Inside Advertising: The grid, not the gladiator
hello
Mapping the 8 Stages of ad tech automation. Advertising loves speed. Faster optimisation. Faster feedback loops. Faster decisions. But as automation and AI accelerate, the industry’s real constraint is no longer velocity. It is coordination.
Most sectors move through predictable stages of automation, and ad tech is no different. What is striking right now is not how advanced individual systems have become, but how many organisations are clustered around the same bottleneck. Progress has been impressive, but uneven. A handful are pushing into genuinely new territory, while most are stuck optimising inside familiar boundaries.
To understand why, it helps to look at the full arc of automation and why the next leap is less about intelligence and more about orchestration.
Stage 1: manual media buying
This is where it all began. Phone calls to publishers. Insertion orders. Spreadsheets passed between teams. Strategy and execution lived entirely in human hands. While it feels distant, some boutique agencies and specialist buys still operate this way, especially where relationships outweigh scale.
Stage 2: programmatic basics
The introduction of DSPs, SSPs and real-time bidding automated transactions, but not thinking. Buying became faster and more efficient, yet strategy, optimisation and governance remained largely manual. Even today, a significant part of the industry still sits comfortably at this level.
Stage 3: machine-learning optimised bidding
This is where automation became genuinely powerful. Models predict click-through rates, optimise bids in real time and react to signals at scale. Google, Meta and The Trade Desk excel here. It is sophisticated, but it is also narrow. One system, one objective, one optimisation loop. Make this campaign perform better.
Stage 4: algorithm-first platforms
At this stage, the platform becomes the strategy. Feed in a budget and an outcome, and the system decides how to deliver it. Performance Max and Advantage+ are emblematic of this shift. Users trade transparency for convenience and trust the black box to do its job.
This is where most of the industry plateaus.
Optimisation is advanced, but coordination is not. Automation works, but only within silos.
Why the plateau exists
Modern campaigns do not run inside a single system. A typical setup now includes multiple automated components operating at once. One adjusts bids. Another tests creative. Another monitors fraud. Another enforces brand safety. Another manages pacing or pricing. Each may be intelligent in isolation, but without a shared framework they collide.

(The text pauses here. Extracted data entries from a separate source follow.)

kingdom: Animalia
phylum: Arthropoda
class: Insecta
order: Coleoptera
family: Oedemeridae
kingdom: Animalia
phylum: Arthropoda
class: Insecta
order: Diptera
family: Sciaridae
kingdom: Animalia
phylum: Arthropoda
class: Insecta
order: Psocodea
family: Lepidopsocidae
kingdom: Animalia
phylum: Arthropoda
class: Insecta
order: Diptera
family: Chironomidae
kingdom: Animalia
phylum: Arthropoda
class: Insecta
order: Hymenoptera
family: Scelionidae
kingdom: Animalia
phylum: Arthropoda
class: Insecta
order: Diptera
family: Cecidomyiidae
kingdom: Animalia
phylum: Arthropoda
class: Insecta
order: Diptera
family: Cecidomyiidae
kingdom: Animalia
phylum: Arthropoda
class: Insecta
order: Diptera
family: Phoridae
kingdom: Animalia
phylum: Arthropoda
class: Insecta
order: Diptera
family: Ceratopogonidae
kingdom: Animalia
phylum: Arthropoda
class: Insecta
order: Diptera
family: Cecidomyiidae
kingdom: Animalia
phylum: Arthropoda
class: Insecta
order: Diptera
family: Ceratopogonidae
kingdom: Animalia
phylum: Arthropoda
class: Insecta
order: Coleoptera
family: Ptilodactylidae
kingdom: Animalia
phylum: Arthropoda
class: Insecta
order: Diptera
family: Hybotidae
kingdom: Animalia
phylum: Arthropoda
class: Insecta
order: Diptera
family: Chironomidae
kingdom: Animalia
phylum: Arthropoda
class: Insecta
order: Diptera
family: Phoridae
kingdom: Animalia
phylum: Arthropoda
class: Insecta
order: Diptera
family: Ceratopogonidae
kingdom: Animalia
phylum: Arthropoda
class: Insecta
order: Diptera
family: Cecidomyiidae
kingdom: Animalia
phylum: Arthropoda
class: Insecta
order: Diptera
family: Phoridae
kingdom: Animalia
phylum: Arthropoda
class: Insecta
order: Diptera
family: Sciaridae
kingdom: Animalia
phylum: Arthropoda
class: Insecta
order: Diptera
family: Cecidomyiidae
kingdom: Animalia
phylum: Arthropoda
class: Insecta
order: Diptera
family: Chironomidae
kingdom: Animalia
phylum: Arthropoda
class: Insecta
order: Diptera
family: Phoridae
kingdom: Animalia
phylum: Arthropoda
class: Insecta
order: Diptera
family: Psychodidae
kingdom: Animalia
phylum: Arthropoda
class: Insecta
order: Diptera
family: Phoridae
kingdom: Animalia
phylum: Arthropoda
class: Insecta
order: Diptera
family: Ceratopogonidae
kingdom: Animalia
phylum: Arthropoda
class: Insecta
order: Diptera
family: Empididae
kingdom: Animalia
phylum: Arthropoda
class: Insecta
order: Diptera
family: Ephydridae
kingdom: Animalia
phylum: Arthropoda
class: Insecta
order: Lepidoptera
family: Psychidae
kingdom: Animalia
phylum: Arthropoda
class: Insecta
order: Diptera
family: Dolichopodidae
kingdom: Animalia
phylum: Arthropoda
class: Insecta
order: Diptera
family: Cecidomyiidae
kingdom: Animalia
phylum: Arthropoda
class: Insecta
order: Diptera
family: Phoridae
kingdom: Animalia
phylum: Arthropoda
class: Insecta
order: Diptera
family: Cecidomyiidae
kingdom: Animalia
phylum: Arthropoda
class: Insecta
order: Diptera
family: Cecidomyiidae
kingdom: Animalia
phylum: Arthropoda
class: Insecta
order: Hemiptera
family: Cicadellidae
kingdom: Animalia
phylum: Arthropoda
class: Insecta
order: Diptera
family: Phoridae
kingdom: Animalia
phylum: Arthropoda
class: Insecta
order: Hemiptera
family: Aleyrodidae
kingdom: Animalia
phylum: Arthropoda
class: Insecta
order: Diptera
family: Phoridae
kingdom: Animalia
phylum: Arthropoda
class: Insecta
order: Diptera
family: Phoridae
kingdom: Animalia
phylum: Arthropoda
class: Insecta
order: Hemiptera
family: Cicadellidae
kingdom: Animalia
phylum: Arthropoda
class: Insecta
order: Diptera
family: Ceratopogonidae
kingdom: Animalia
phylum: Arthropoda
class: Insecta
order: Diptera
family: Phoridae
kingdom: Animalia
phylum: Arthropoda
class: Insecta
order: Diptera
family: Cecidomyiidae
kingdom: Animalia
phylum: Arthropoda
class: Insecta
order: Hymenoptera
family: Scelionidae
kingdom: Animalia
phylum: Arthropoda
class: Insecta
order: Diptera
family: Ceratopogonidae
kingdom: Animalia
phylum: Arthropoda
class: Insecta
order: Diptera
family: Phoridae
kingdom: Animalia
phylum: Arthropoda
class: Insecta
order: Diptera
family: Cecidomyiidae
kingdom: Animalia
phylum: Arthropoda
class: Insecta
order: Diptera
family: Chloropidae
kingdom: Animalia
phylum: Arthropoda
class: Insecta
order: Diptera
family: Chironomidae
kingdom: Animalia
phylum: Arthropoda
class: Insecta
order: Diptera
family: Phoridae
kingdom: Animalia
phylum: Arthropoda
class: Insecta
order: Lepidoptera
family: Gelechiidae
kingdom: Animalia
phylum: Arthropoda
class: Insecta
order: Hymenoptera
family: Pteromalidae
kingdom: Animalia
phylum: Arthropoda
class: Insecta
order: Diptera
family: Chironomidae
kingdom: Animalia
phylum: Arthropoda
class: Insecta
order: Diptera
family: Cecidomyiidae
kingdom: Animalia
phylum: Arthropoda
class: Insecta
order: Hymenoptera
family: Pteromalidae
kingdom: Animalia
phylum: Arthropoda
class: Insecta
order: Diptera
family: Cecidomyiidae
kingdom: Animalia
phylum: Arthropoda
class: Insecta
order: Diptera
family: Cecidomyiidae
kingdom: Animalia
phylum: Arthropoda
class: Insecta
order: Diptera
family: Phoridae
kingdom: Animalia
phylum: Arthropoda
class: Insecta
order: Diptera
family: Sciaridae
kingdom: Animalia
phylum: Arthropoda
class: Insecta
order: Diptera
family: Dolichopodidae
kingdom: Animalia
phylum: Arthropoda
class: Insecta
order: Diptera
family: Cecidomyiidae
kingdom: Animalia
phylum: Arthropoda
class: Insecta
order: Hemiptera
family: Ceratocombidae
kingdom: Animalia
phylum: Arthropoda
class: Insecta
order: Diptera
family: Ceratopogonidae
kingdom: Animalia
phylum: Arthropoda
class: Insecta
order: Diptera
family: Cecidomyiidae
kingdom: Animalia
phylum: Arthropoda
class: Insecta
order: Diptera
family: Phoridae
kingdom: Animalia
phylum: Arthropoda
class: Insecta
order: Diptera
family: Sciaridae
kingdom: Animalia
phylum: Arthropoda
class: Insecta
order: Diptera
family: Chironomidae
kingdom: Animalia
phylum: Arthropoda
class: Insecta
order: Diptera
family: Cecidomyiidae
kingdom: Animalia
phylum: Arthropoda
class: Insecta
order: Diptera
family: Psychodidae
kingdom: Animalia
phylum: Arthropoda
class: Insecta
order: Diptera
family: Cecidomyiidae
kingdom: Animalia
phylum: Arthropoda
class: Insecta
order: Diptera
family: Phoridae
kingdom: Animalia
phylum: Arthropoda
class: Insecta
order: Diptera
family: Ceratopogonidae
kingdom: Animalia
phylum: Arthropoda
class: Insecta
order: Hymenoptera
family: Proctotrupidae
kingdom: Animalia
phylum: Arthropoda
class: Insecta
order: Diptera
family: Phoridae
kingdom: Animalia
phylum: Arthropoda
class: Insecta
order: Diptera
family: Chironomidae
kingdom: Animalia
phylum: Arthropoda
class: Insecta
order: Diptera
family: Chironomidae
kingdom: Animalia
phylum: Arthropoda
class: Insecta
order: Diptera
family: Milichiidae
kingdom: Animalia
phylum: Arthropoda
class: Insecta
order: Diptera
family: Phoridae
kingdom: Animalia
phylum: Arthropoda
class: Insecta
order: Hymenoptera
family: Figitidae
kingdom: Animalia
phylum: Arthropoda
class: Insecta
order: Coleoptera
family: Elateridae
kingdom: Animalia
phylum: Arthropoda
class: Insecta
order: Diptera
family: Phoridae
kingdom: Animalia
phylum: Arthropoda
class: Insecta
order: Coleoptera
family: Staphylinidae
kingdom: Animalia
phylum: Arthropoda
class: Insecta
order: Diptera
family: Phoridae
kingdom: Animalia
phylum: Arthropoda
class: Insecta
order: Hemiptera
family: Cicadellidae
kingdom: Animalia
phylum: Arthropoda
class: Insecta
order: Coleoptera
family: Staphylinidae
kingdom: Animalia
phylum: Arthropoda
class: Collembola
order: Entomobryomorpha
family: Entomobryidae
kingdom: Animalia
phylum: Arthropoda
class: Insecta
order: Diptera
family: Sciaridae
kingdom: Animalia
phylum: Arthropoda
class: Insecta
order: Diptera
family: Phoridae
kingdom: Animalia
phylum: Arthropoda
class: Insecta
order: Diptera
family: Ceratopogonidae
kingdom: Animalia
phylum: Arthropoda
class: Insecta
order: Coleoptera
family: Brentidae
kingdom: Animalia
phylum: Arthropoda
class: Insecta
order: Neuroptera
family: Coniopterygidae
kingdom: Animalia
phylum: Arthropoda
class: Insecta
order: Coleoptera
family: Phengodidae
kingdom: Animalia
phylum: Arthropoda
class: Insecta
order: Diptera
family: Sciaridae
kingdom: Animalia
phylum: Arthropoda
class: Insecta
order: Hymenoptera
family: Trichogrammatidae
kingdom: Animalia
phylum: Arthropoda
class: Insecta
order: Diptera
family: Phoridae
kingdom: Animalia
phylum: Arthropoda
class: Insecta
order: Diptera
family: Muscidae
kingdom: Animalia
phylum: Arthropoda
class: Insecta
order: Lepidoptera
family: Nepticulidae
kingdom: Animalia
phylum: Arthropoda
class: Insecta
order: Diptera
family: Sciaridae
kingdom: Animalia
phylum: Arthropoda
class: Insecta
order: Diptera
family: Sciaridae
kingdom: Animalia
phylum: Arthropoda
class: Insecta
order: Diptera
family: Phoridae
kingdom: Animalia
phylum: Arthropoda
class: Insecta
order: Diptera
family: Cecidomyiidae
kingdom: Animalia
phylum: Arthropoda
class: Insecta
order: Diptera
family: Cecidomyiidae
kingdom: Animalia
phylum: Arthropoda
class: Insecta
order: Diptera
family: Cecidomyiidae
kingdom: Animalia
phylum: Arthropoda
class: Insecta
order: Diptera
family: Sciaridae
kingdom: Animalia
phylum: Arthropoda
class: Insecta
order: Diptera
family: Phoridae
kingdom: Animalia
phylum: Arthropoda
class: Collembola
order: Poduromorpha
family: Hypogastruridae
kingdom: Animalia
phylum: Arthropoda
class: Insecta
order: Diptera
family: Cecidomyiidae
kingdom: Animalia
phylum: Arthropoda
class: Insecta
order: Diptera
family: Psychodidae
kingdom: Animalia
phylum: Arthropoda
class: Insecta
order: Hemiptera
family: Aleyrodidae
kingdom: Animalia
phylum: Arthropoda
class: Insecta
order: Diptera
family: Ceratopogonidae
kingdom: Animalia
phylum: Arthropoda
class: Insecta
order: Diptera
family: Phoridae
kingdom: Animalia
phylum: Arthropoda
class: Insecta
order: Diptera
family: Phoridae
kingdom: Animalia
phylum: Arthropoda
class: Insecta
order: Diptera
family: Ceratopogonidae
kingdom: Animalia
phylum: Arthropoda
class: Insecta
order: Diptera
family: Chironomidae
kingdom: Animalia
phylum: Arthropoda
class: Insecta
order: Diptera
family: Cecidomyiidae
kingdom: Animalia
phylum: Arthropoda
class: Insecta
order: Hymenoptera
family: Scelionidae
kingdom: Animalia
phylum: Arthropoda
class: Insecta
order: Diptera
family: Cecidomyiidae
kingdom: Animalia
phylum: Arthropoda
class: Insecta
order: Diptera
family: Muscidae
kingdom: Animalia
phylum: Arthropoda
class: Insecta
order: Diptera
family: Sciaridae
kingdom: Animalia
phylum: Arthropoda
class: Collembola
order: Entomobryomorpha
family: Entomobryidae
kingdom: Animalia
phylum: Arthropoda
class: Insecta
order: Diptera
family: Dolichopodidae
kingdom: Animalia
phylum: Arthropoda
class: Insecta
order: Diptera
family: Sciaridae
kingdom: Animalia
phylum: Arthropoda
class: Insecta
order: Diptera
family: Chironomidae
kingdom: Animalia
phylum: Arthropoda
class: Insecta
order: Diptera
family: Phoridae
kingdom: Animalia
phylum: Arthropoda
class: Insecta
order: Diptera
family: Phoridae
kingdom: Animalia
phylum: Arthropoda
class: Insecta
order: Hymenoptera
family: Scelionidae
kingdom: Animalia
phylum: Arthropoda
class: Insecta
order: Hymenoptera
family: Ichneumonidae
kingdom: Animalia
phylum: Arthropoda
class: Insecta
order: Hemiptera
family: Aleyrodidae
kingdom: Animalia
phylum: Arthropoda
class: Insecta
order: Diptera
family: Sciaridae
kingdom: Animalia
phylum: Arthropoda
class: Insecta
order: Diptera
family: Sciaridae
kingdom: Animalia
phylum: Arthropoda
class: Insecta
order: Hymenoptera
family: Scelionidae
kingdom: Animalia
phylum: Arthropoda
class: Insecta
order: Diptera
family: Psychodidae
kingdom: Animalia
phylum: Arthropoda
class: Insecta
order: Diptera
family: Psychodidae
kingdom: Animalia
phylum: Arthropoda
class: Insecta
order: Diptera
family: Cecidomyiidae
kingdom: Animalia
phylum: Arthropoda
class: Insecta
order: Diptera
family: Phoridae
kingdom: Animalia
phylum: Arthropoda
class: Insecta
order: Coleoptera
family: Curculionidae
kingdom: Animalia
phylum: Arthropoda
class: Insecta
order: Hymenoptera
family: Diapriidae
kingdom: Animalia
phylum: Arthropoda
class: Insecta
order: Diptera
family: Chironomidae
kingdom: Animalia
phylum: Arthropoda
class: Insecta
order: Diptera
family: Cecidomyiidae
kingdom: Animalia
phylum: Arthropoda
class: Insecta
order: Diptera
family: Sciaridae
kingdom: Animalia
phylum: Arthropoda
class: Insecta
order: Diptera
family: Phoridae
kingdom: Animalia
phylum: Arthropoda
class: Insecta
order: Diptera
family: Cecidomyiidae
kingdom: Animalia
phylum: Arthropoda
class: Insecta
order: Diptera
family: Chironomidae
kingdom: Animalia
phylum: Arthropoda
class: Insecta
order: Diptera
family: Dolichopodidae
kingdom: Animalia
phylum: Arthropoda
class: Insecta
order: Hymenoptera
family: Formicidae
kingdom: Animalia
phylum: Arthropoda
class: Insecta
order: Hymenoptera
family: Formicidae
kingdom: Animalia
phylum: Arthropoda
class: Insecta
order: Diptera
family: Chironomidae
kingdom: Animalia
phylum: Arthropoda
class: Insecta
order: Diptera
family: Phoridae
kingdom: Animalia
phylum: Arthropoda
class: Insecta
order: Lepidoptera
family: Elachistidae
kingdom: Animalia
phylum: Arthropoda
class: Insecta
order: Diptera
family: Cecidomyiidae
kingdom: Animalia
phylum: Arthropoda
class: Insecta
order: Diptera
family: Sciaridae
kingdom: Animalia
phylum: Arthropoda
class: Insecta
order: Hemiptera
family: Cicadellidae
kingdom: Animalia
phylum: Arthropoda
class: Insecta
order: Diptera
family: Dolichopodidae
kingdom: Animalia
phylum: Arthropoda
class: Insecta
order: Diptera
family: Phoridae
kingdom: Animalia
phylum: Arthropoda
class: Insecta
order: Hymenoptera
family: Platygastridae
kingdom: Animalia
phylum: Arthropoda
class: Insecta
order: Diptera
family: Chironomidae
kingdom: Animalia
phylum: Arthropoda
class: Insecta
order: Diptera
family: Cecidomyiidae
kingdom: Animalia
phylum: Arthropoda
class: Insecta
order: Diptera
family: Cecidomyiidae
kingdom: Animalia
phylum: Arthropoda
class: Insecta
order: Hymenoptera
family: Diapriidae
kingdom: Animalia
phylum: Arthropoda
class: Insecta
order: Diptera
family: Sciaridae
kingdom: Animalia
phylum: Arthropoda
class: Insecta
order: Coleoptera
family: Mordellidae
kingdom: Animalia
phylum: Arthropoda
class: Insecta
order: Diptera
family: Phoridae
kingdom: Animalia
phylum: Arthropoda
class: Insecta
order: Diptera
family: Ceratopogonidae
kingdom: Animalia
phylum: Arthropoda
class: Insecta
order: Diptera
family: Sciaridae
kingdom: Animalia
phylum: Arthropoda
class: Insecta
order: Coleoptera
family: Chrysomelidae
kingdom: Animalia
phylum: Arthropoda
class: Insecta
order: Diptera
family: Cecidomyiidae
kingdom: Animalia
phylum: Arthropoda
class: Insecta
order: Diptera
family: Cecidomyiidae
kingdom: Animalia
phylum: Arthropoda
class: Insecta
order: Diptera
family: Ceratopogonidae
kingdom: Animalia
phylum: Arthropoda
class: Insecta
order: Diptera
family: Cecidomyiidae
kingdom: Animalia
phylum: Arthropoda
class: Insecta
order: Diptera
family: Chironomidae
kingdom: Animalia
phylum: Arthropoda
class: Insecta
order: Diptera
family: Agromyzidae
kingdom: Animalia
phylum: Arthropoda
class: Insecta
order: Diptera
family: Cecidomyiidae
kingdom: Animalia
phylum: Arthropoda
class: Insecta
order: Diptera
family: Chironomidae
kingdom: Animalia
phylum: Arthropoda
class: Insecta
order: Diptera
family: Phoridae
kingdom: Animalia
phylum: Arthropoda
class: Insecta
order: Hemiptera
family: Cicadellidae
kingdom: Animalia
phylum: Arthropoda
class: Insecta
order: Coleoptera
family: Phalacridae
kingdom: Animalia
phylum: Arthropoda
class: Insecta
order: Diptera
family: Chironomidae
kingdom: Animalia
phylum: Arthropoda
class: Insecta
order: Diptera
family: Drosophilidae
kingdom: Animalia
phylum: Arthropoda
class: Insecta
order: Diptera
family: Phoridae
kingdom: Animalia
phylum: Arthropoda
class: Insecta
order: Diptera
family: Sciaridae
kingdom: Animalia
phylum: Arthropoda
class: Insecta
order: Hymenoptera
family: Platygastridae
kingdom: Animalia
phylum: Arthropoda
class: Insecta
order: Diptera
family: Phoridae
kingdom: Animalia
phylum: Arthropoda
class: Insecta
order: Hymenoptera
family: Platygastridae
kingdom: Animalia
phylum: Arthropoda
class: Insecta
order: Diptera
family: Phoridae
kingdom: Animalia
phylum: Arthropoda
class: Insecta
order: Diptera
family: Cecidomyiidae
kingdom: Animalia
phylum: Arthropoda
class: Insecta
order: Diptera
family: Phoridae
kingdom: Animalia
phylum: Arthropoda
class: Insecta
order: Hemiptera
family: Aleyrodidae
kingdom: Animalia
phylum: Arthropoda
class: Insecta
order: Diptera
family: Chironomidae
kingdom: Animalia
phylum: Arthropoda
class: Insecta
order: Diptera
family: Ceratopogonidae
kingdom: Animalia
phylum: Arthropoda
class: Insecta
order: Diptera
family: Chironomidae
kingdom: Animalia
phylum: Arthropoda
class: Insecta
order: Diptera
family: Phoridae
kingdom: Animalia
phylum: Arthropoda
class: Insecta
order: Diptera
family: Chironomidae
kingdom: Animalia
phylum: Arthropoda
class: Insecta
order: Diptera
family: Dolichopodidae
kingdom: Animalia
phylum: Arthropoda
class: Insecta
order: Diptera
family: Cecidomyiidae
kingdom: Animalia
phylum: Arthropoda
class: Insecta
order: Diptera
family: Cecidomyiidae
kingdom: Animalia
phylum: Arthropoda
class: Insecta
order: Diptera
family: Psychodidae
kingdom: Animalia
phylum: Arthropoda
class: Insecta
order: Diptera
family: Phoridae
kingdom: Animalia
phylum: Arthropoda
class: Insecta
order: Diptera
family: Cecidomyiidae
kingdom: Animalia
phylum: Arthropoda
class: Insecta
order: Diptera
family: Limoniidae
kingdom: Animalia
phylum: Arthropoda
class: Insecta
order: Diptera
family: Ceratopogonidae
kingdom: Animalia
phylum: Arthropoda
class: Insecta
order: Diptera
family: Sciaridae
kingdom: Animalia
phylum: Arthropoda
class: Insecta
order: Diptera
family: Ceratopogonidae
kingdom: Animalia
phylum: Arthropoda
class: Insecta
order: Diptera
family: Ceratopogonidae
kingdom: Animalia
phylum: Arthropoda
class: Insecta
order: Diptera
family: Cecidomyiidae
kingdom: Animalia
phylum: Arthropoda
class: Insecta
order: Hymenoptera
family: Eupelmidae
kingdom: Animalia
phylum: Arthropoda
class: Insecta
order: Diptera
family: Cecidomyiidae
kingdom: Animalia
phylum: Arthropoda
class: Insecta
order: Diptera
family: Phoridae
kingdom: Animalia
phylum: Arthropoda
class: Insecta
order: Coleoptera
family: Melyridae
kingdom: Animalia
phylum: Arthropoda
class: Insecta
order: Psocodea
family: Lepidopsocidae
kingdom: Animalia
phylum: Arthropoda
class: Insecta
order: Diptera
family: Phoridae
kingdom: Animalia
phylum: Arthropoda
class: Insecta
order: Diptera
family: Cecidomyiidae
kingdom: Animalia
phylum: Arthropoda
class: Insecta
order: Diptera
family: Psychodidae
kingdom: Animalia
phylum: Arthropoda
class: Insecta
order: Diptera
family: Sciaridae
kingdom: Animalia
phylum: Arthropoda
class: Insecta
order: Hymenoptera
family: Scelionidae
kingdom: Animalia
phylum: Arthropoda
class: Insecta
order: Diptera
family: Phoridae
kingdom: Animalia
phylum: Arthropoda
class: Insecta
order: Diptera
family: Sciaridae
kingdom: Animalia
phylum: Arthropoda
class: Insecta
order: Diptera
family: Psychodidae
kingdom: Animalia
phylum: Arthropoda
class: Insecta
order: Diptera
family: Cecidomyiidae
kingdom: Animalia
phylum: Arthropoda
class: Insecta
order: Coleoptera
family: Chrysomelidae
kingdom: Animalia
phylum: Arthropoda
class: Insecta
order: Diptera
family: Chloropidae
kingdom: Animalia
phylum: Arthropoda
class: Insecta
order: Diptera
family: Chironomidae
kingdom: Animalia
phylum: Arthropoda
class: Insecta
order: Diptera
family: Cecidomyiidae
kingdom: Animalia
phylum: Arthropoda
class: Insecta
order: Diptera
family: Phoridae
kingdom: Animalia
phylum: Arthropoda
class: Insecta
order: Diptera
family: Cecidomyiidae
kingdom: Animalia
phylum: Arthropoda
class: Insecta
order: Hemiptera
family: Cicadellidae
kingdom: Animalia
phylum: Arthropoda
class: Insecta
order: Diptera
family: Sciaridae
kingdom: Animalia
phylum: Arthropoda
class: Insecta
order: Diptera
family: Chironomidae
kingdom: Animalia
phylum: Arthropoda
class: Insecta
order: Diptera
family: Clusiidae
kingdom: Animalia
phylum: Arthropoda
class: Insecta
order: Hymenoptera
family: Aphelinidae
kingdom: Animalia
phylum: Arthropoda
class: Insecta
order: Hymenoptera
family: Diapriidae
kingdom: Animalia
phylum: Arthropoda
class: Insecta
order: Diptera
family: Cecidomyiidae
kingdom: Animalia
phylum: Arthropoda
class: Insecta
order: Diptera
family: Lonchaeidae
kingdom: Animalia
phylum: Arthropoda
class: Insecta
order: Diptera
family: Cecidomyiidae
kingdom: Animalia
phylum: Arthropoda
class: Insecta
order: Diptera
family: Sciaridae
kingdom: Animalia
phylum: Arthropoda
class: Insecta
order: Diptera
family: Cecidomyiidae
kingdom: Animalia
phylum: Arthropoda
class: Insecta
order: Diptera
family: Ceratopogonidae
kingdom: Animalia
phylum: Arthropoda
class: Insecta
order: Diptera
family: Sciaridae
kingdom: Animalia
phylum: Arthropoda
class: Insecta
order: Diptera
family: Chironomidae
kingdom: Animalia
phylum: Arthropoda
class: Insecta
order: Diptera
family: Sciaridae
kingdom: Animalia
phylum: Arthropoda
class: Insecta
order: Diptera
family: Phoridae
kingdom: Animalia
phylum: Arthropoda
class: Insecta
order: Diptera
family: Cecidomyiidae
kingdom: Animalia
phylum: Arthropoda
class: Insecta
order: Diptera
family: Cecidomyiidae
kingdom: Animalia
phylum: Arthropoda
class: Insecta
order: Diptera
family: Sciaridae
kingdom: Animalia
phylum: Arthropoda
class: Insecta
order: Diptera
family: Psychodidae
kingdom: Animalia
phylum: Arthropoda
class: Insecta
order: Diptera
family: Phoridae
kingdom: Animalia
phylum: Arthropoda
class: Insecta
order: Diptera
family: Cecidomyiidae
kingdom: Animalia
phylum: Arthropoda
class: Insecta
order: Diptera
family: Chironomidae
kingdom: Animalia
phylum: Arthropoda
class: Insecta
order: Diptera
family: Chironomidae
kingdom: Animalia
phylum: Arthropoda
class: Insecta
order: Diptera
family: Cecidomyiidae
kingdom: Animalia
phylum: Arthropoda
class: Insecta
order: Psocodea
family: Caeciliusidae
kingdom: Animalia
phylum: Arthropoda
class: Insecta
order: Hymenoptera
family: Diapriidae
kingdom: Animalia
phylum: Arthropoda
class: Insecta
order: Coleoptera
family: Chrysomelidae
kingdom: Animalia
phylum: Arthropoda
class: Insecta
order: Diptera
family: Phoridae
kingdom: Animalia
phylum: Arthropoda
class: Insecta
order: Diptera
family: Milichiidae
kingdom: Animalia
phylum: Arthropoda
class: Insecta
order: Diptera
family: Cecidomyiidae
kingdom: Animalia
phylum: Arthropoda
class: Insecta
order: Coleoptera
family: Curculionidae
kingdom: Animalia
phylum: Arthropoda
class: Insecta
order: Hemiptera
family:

Short campaign cycles make this worse. Many campaigns still run in 30-day bursts. Systems are constantly reset, replaced or reconfigured. Learning fragments. Nothing compounds.
This is where the Tron analogy becomes useful.
In Tron, speed is only possible because the grid exists. Light cycles move fast not because they are reckless, but because they operate on shared tracks with visible rules and boundaries. Without that structure, speed turns into chaos. Advertising automation works the same way.
What comes next is not more acceleration. It is orchestration.
Stage 5: multi-channel orchestration
This is the shift from optimising Facebook or Google in isolation to coordinating budget, strategy and execution across platforms. A small number of sophisticated advertisers operate here, often with custom infrastructure and heavy internal engineering. It works, but it is fragile and expensive to maintain.
Stage 6: cross-platform AI orchestration
Here, multiple AI agents work in parallel. One focuses on creative. Another on bids. Another on fraud detection. Another on quality or compliance. They are coordinated, but usually through manual oversight and brittle workflows. Alignment exists, but it does not scale cleanly.
As more agents are introduced, the challenge stops being intelligence and becomes governance. Without shared state and enforceable rules, agents optimise locally while undermining the global outcome.
Stage 7: blockchain and AI hybrid systems
At this stage, orchestration moves out of dashboards and into infrastructure. Verification, settlement and trust are handled by protocol, not by platforms. Smart contracts enforce rules. AI agents optimise within a transparent, auditable environment. Coordination is baked into the system itself rather than managed around it.
This is not about novelty. It is about making multi-agent systems work together without relying on opaque intermediaries.
Stage 8: fully autonomous, trustless ad networks
This is the horizon. Campaigns that run themselves across decentralised infrastructure. Buyers and sellers transact directly through intelligent protocols. Learning persists. Trust is enforced by code. Intermediaries stop extracting rent simply for sitting in the middle.
Few organisations are here yet, but the direction of travel is clear.
The uncomfortable truth
Much of what is marketed today as “AI-powered ad tech” is still Stage 3 with better branding. Smarter bidding is valuable, but it is no longer the frontier.
The frontier is orchestration.
How do you coordinate fraud prevention, quality assurance, pricing and delivery at the same time? How do you stop intelligent systems from cancelling each other out? How do you create infrastructure that does not require blind trust in a walled garden? These are not surface-level product questions. They are architectural ones.
Automation, trust and people There is also a quieter tension running beneath this shift. In large organisations, automation is often introduced under cost pressure. Efficiency becomes the headline. Job security becomes the subtext. The result is caution.
The irony is that automation does not remove value. It removes inefficiency.
Ad spend does not disappear. What changes is where friction, opacity and duplication are stripped away, freeing people to focus on judgement, strategy and creativity. That only happens when automation is framed as shared infrastructure, not as a blunt cost-cutting tool.
Understanding the grid
In Tron, the heroes are not the fastest riders. They are the ones who understand the grid. Advertising’s next phase will not be defined by the most aggressive AI agent or the most opaque optimisation loop. It will be defined by systems that work together, where learning compounds, trust is built in, and automation reinforces itself instead of fragmenting.
Most organisations are not behind. Sitting at Stage 3 or 4 still puts you in the mainstream of the industry. But the companies that crack Stages 7 and 8 will define the next decade of digital advertising.
The future is not coming. It is already here. It is just not evenly distributed yet.